API#

pccg.spline.bs(x, knots, boundary_knots, degree=3, intercept=False)#

Generate the B-spline basis matrix for a polynomial spline.

This function mimics the function bs in the R package splines.

Parameters
  • x (Tensor) – Values at which basis functions are evaluated.

  • knots (Tensor) – Internal breakpoints that define the spline.

  • boundary_knots (Tensor) – Boundary points

  • degree (int, default = 3) – The degree of the piecewise polynomial. The default is 3, which corresponds to cubic splines.

  • intercept (bool, default = False) – If set to True, an intercept is included in the basis. Default is False.

Returns

The design matrix, which is a tensor of dimension (len(x), df), where df = len(knots) + 2 + degree if intercept is False, df = len(knots) + 2 + degree + 1 if intercept is True.

pccg.spline.pbs(x, knots, boundary_knots=tensor([- 3.1416, 3.1416]), degree=3, intercept=False)#

Compute the design matrix of a periodic B-spline.

This function mimics the pbs function in R package pbs.

Parameters
  • x (Tensor) – Values at which basis functions are evaludated.

  • knots (Tensor) – Internal breakpoints that define the spline.

  • boundary_knots (Tensor) – Boundary points

  • degree (int, optional) – The degree of the piecewise polynomial. The default is 3 for cubic splines.

  • intercept (bool, optional) – If set to True, an intercept is included in the basis. Default is False.

Returns

The design matrix, which is a tensor of dimension (len(x), df), where df = len(knots) if intercept is False, df = len(knots) + 1 if intercept is True.

pccg.spline.bs_lj(r, r_min, r_max, num_of_basis, omega=False)#

Compute the design matrix of a custimized B-spline for interactions of Lennard-Jones type.

Parameters
  • r (Tensor) – Distances at which basis functions are evaluated.

  • r_min (float) – A cutoff distance. When r < r_min, the interaction becomes repulsive and the basis function will provide a postive value.

  • r_max (float) – A cutoff distance. When r > r_max, all basis functions are zeros.

  • num_of_basis (int) – The number of basis.

  • omega (bool) – Integral of secondary derivatives. If set to True, the function will also return a matrix \(\Omega\), where \(\Omega(i,j) = \int_{r_\mathrm{min}}^{r_\mathrm{max}} N_i''(r)*N_j''(r) \mathrm{d}r\). This matrix is useful when fitting a smoothing splines by addding a penaly term controling the secondary derivative of splines.

Returns

The design matrix, which is a matrix of dimension (len(r), num_of_basis). If omega is set to True, the function returns a tuple (mat_a, mat_b), where mat_a is the design matrix and mat_b is the the \(\Omega\) matrix containing the integral of spline basis functions’ second derivatives.
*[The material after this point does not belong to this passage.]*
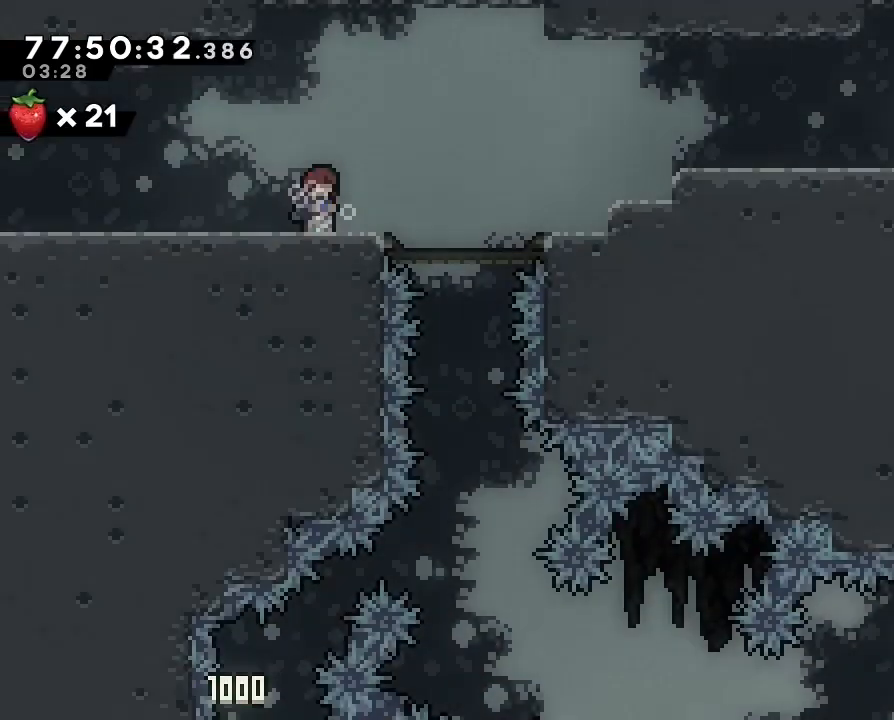
{"dt_ms": 500, "buttons": [], "left_stick": "left", "right_stick": "center", "events": [[233, "left_stick", "left"]]}
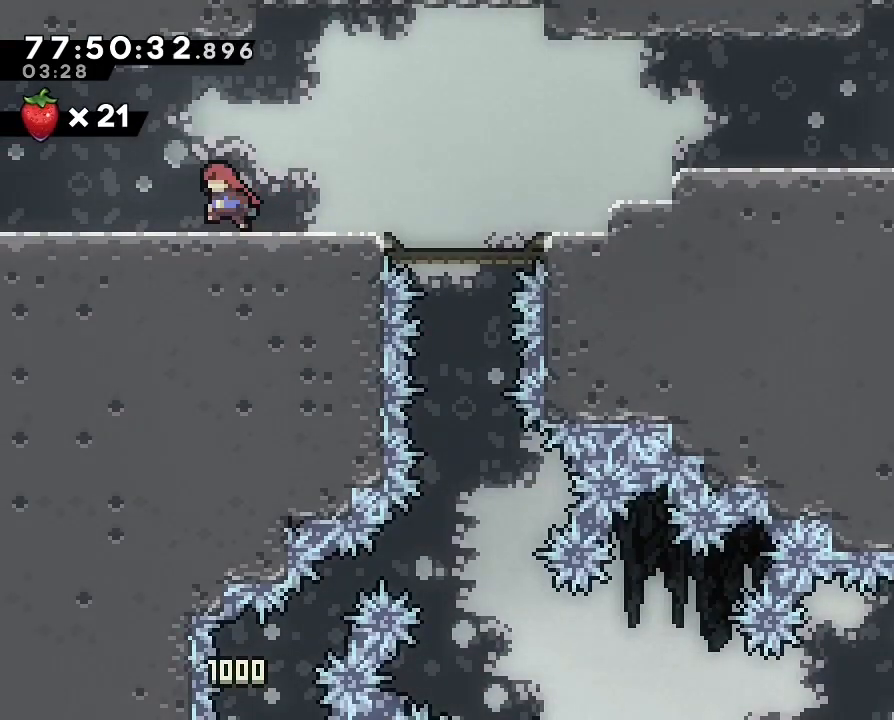
{"dt_ms": 500, "buttons": [], "left_stick": "down-left", "right_stick": "center", "events": [[167, "left_stick", "down-left"]]}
pccg.spline.bs_rmsd(r, r_max, num_of_basis)#

Compute the design matrix of a custimized B-spline for a biasing potential on RMSD.

Parameters
  • r (Tensor) – Distances at which basis functions are evaluated.

  • r_max (float) – A cutoff distance. When r > r_max, all basis functions are zeros.

  • num_of_basis (int) – The number of basis.

Returns

The design matrix of dimension (len(r), num_of_basis).

pccg.NCE(log_q_noise, log_q_data, basis_noise, basis_data, verbose=True, options={'maxiter': 1000})[source]#

Noise contrastive estimation

Parameters
  • log_q_noise (Tensor) – 1-D vector, the logrithm of probability density for noise data under the noise distribution

  • log_q_data (Tensor) – 1-D vector, the logrithm of probability density for target data under the noise distribution

  • basis_noise (Tensor) – 2-D vector, the design matrix contraining basis values of noise data for compute the logrithm of probablity density for the target distribution

  • basis_data (Tensor) – 2-D vector, the design matrix contraining basis values of target data for compute the logrithm of probablity density for the target distribution

  • verbose (bool, default = True) – whether to print the optimization information

Returns

A namedtuple (theta, dF) where theta is a vector of learned basis coefficients and dF is the free energy difference between the ensemble defined by the target energy function and that defined by the noise energy function.